Kolejorz nie musi nikogo gonić! Najlepszy start od 5 lat
Pozycja lidera po 7. kolejce pozwala z optymizmem oczekiwać na kolejne mecze lechitów. Najgroźniejsi rywale mają zdecydowanie więcej problemów.
W poprzednich sezonach, na przełomie sierpnia i września, Lech Poznań zwykle rozglądał się za nowym trenerem. Tym razem pierwszą przerwę na mecze reprezentacji Kolejorz spędzi na fotelu lidera. 14 punktów po siedmiu kolejkach Kolejorz miał na swoim koncie ostatnio w 2012 roku, kiedy trenerem był Mariusz Rumak. Co ciekawe, wtedy lechici też odpadli z europejskich rozgrywek i Pucharu Polski. Sezon zakończyli na drugim miejscu.
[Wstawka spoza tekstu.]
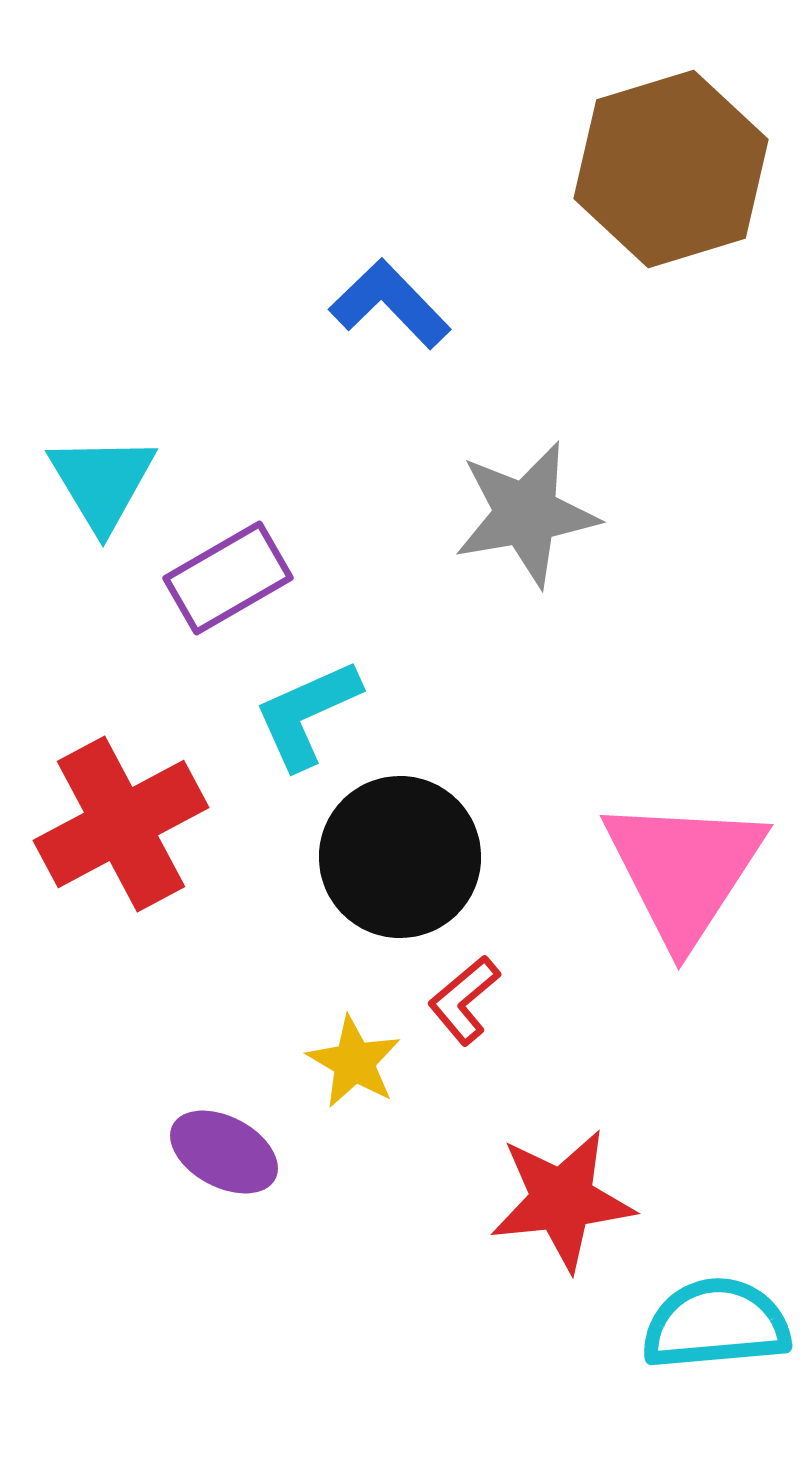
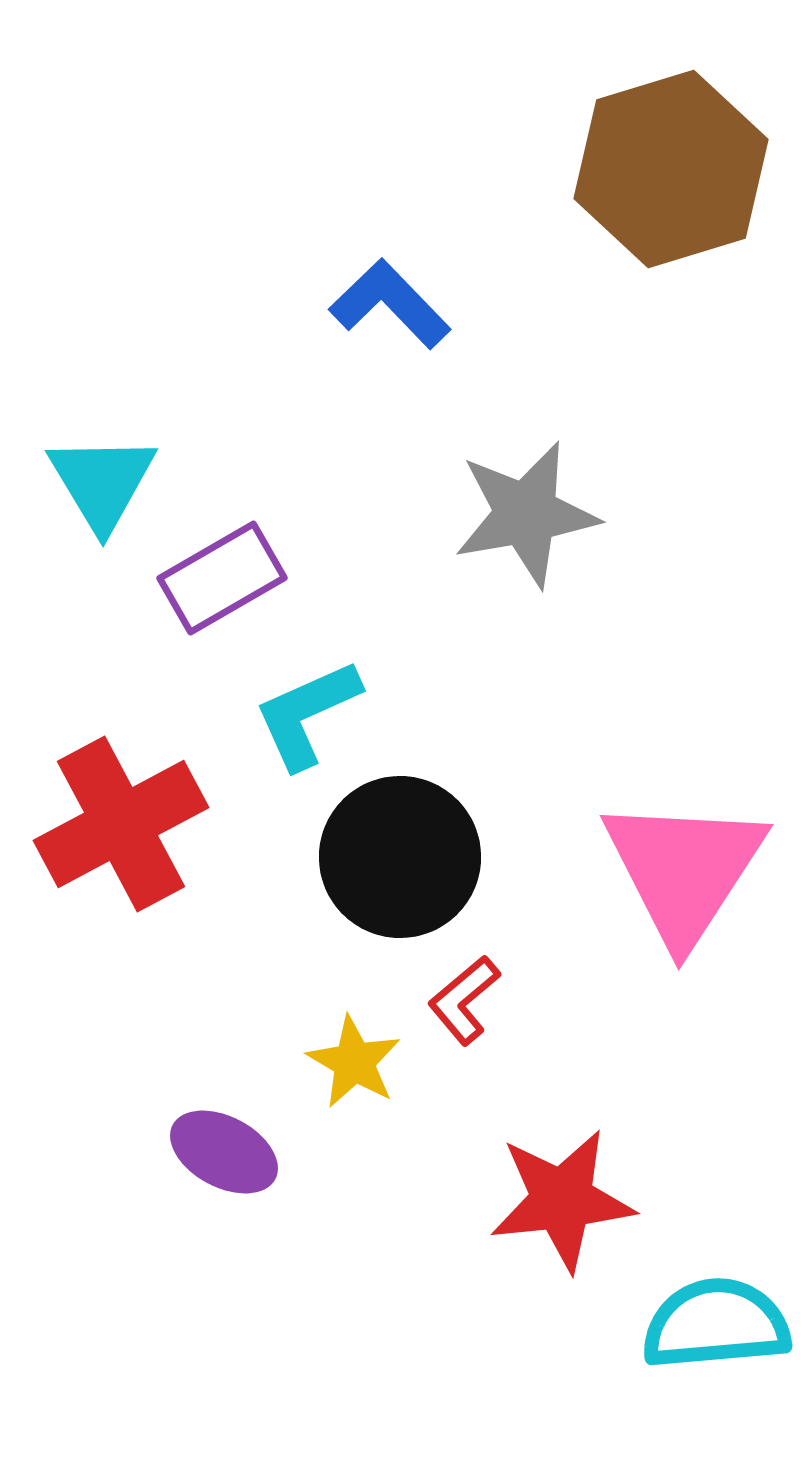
purple rectangle: moved 6 px left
Gdyby dokonania Kolejorza tego lata oceniać tylko przez pryzmat ekstraklasy, można by mu wystawić solidną „czwórkę”. Podopieczni trenera Nenada Bjelicy przespali trochę start, bo po dwóch kolejkach mieli tylko punkt, ale potem zaczęli odrabiać straty i wykorzystując potknięcia Wisły Kraków, Jagiellonii i Zagłębia Lubin awansowali na pierwsze miejsce. Niestety, na dorobek punktowy Kolejorza w lidze, cieniem kładą się wyniki na pozostałych dwóch frontach. Lech szybko odpadł z Ligi Europy i Pucharu Polski, co było olbrzymim rozczarowaniem.
Mleko się już jednak rozlało, poznaniakom pozostała tylko ekstraklasa, skład się powoli krystalizuje, można więc z lekkim optymizmem spoglądać w przyszłość, bo poznaniacy w końcu nie muszą nikogo gonić, tylko koncentrować się nad poprawą mankamentów w swojej grze, by powiększać przewagę nad konkurentami. Sytuację mają bardzo dobrą. Ostatni raz 14 punktów po siedmiu kolejkach mieli pięć lat temu. Do najlepszego rezultatu, od czasu kiedy w klub postanowił zainwestować holding Amica, brakuje im tylko punktu. Prowadzony w 2008 roku przez Franciszka Smudę Lech miał na tym etapie rozgrywek 15 „oczek”. Lech z Lewandowskim, Stiliciem, Reissem, Murawskim, Rengifo i Bosackim potrafił nie tylko gromić na wyjazdach Wisłę Kraków (4:1) czy Jagiellonię (3:0), ale dostarczył nam niezapomnianych przeżyć w Pucharze UEFA. Tej klasy zawodników możemy się jeszcze długo nie doczekać, więc wypada cieszyć się z tego, że obecny Lech ma najmniej straconych goli od pięciu lat oraz odpowiednio cztery i punkt więcej niż w swoich ostatnich mistrzowskich sezonach.
Pozycja wyjściowa do walki o tytuł, po niemal połowie rundy jesiennej, jest niezła. Kolejorz ma szeroką kadrę, spore jeszcze rezerwy i zdecydowanie mniej problemów natury sportowej i finansowej niż najwięksi rywale. Jak to się przełoży na wyniki następnych spotkań, trudno dziś przewidzieć. Bolączką Lecha była nieumiejętność wygrywania meczów z czołówką, a takie pojedynki dopiero go czekają. Lech po tej przerwie jedzie do Szczecina, potem u siebie gra z Koroną, jedzie do Wrocławia i podejmuje Legię. Po hicie sezonu musi pojechać do Białegostoku i Gdańska, i przyjąć u siebie Wisłę. To będą kluczowe starcia tej jesieni. Dopiero po nich będzie można powiedzieć, czy Kolejorz ma skład gotowy do odebrania mistrzowskiej korony legionistom.